Dealing with Data

Posted July 15, 2025

It is always interesting to get feedback from people about my blog articles. One that a few people have talked to me about is this article on message rates and system throughput. It covers the importance of throughput for market making and how it relates to system latency. If you have a very performant system then likely you will not have issues, however that is only one possible solution.

The aim of this article is to elaborate on the topic of throughput, how to make a system more robust, how to avoid bottlenecks. It is important for specific types of trading which deal with vast quantities of data. Even if you have a fast system there are still design decisions that you might want to make to reduce the possibility of bottlenecks.

System Architecture

One important note about event driven HFT architectures is that they rely on a simple principle based on pipelines. Each system component has its own unique tasks, be it message parsing, book building, alpha generation, order management etc. Each one of these tasks is normally bound to a cpu/core and the communication done via some form of lockfree IPC.


flowchart LR
    A[WebSocket<br><sub>Core 0</sub>]
    B[Message Parsing<br><sub>Core 0</sub>]
    C[Alpha Generation<br><sub>Core 1</sub>]
    D[Order Management<br><sub>Core 2</sub>]
    E[OMS<br><sub>Core 3</sub>]

    A -->|IPC| B
    B -->|IPC| C
    C -->|IPC| D
    D -->|IPC| E

This is a simple diagram of a trading system architecture. The graph is directional and each component can be cpu bound to make the whole thing more cache efficient. It is also normal that each step in the pipeline is more complex than the previous one. This point will become more important later when we talk about decoupling. It’s important that the order management part is single threaded since this means there is less likely to be race conditions between orders placement and risk calculations. The last thing you want is to send taker orders when there are already fills that have not been processed.

Reducing bottlenecks

Reduce complexity

I know a lot of people who use python for HFT (beatz I’m looking at you). This is fine so long as you know what you are doing and make sure the average processing time is appropriate for the data ingestion rate. The simplest solution to make the amount of data manageable is to change the subscriptions. If you are trading low liquidity alt-coins, there is likely no need for a highly optimised trading system. (note. some smaller cap coins have insane volumes when they are pumping) There are aggregate trade feeds and gated order book feeds that are much less demanding to process. Since order books and trades are the majority of data, if the goal is to reduce the influx of data this is the best place to start.

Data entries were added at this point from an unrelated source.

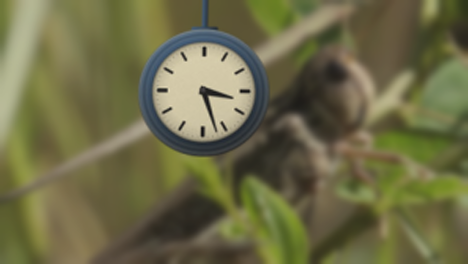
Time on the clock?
3:27
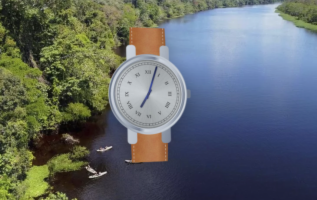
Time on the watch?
7:03
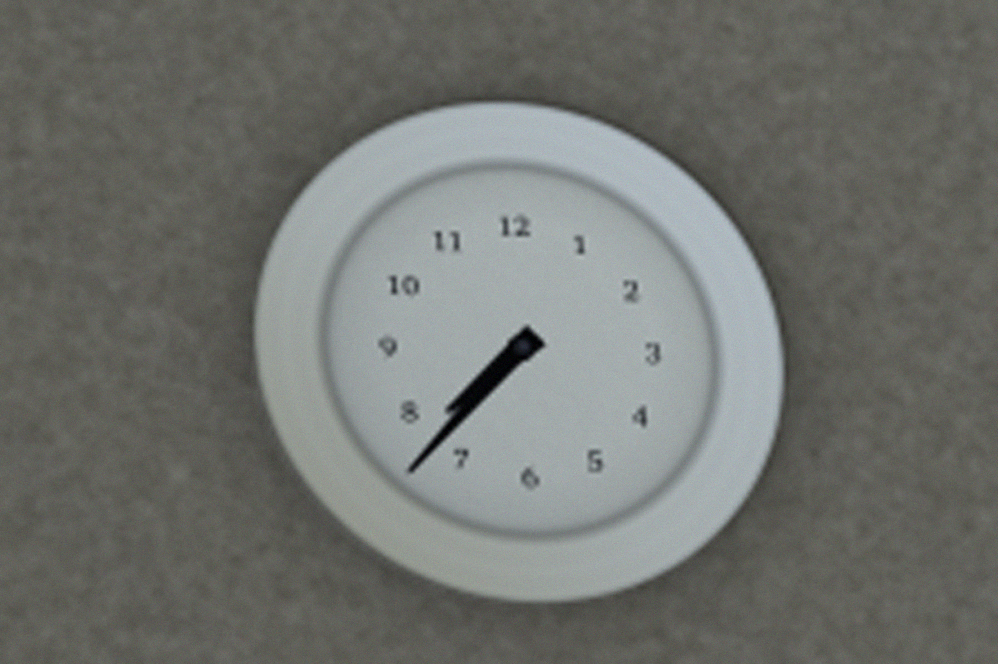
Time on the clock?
7:37
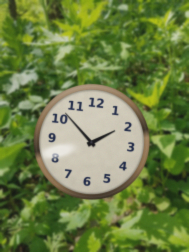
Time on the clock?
1:52
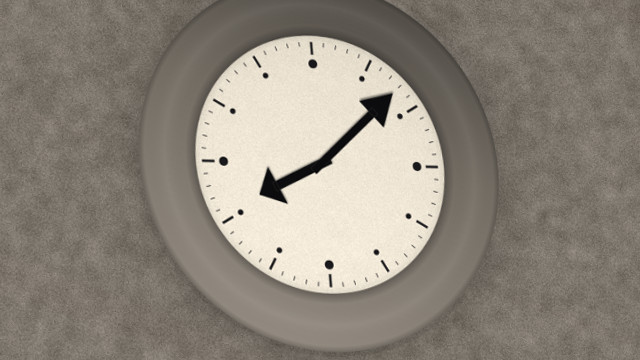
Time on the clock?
8:08
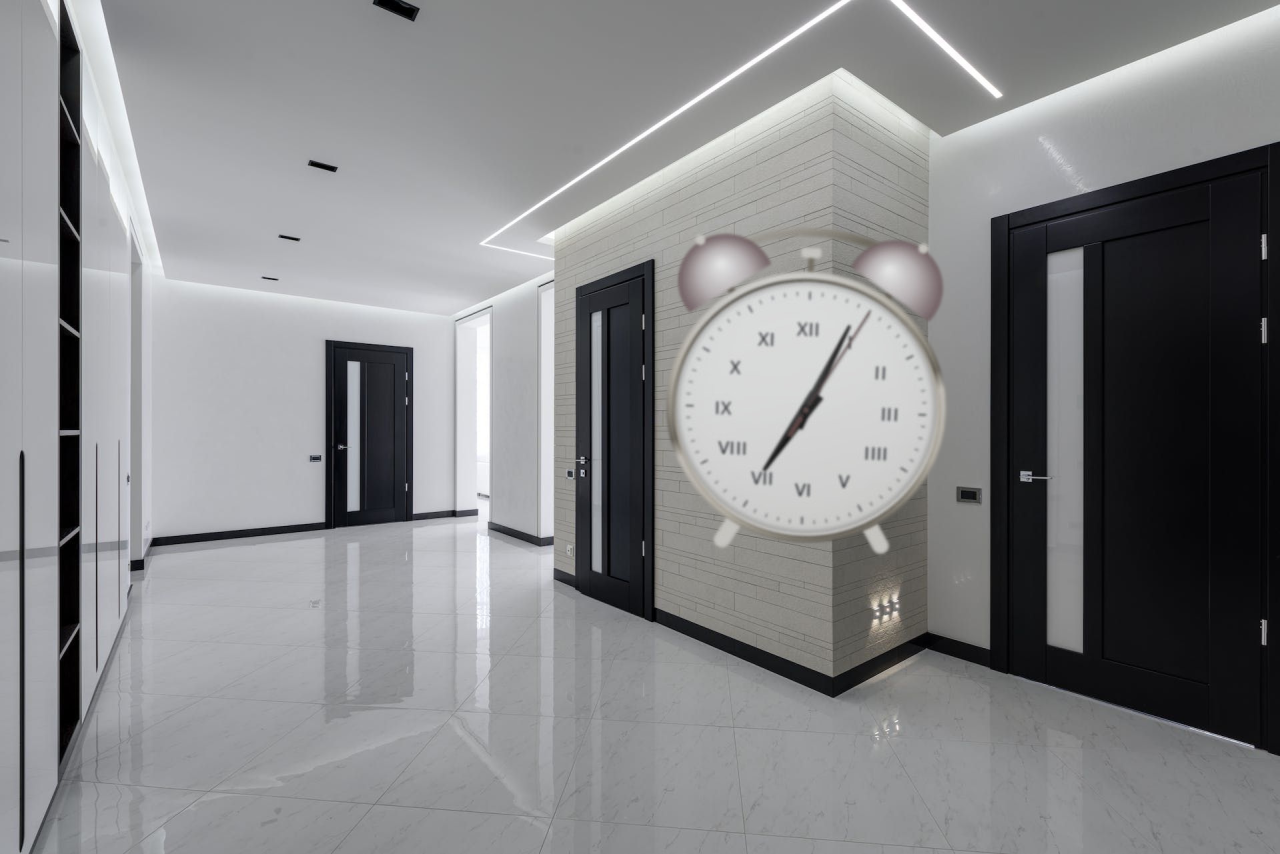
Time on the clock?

Not all data needs to be process equally

Market data generally has two main types, deltas and snapshots. What does this mean and why does this matter? If you are listening to an L3 order book feed every update is a change to the order book (insert, cancel etc). These are deltas (changes) and to have correct picture of the order book, all the deltas need to be processed. This is the same for trades since each trade is its own unique event. So for this reason, it is hard to aggregate or skip some of these updates. To deal with delta style feeds, generally the code will need to be fast.

On the other hand, snapshot style feeds like L1 (top of book) or L2 feed (price snapshot, order book deltas) can be conflated. If the message queue has multiple L1 updates, only the latest needs to be processed. In the case for an L2 update, they can be merged and updates to the same side and price can be conflated. This means when things are busy the work load can be reduced by skipping or conflating messages.

Decouple the producer and consumer

What this means in practical terms is that not every message from the producer needs to lead to a single call to the consumer. This is especially true if the consumer takes a lot more time to process a message than the producer. Messages can either be skipped or they can be conflated to reduce the amount of work downstream. This in practical terms often means reading from the message queue into some form of data structure that can be used to find redundant messages or to aggregate say trades at the same price. Once the message queue is empty, or too many messages have been processed, then these cleaned messages can be processed.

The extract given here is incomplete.